■ What the task requires
Include no pictures. Output exactly the lines from the one that contains "index pip: (644, 987)" through the final line of the entries.
---------- Material for this task
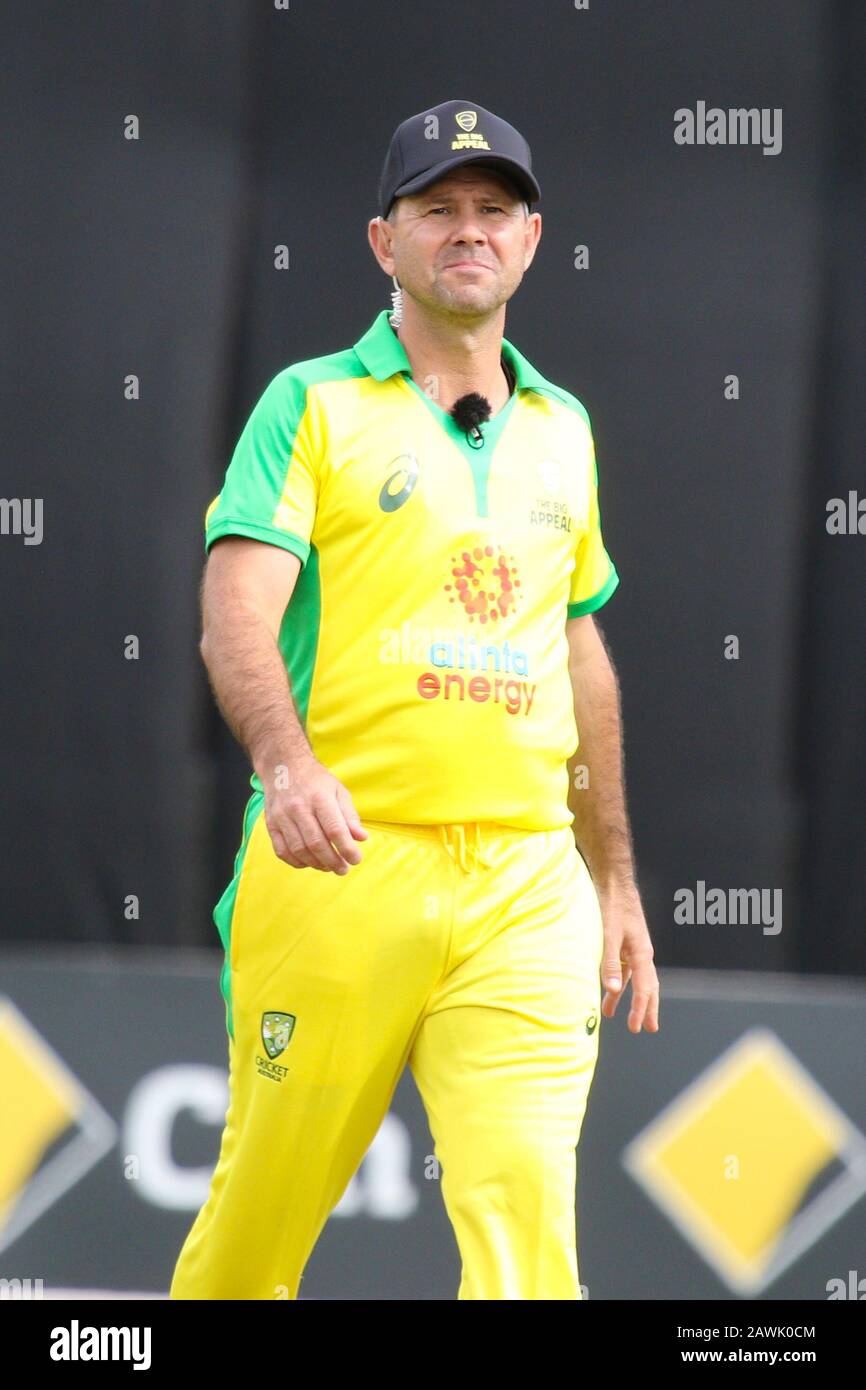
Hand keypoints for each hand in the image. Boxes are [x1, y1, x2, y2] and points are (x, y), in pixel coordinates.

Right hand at [261, 754, 368, 872]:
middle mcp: (299, 807)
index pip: (335, 829)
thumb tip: (361, 838)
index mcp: (320, 798)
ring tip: (329, 867)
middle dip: (333, 861)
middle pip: (316, 843)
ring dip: (316, 864)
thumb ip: (349, 816)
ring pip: (299, 850)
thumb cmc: (316, 781)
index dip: (347, 849)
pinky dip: (297, 862)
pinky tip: (309, 862)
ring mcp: (282, 816)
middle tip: (343, 869)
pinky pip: (282, 851)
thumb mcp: (338, 791)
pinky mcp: (271, 824)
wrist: (283, 766)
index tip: (356, 860)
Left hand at [597, 882, 659, 1032]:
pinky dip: (617, 982)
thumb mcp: (608, 935)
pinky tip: (608, 991)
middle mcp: (642, 953)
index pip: (644, 987)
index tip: (636, 1027)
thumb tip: (611, 989)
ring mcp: (633, 949)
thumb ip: (609, 962)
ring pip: (633, 979)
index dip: (640, 1008)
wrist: (614, 883)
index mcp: (642, 953)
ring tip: (616, 1016)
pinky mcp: (624, 944)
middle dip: (646, 1008)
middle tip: (647, 1028)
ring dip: (626, 998)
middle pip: (648, 986)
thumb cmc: (613, 906)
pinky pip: (623, 969)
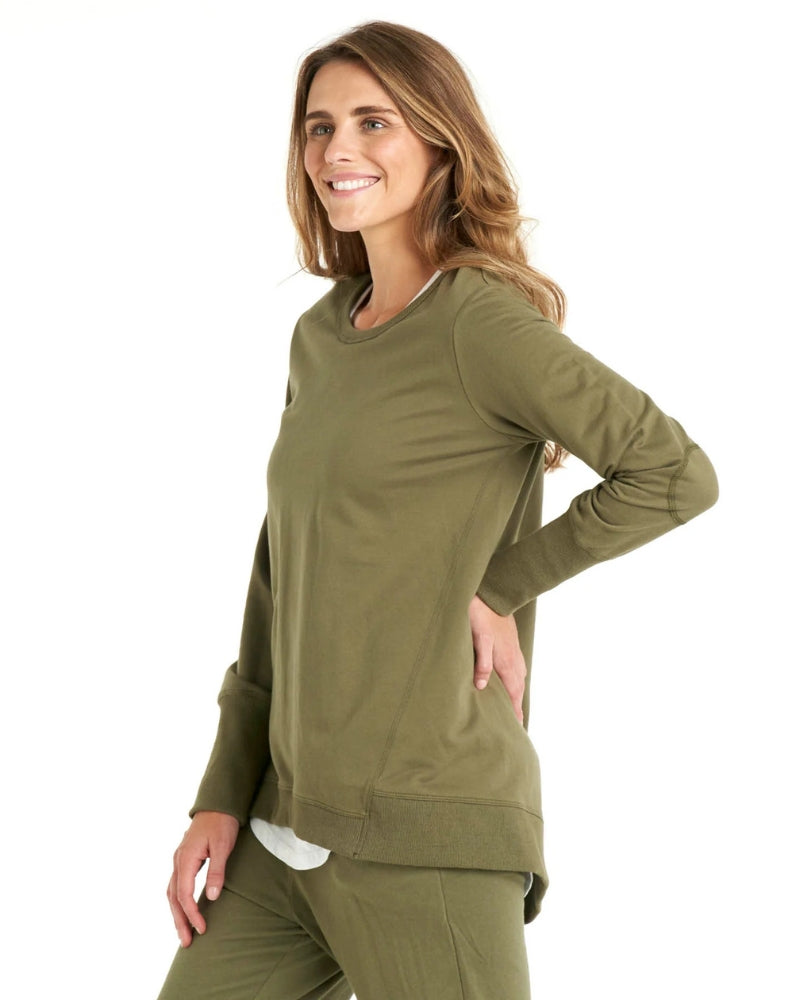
--------------------
■ Written solution
index pip: (644, 987)
index tip: (636, 1027)
thumb tip: (611, 989)
ring mcp: (633, 949)
thumb ip: (609, 962)
ring pip: (633, 979)
index dip: (640, 1008)
wrist: (614, 883)
index mcp: (642, 953)
ring tip: (616, 1016)
pinky mcp: (624, 944)
middle dip: (646, 1008)
middle tip: (647, 1028)
ring dip: (626, 998)
middle pip: (648, 986)
thumb cmc: (613, 906)
pinky pip: (623, 969)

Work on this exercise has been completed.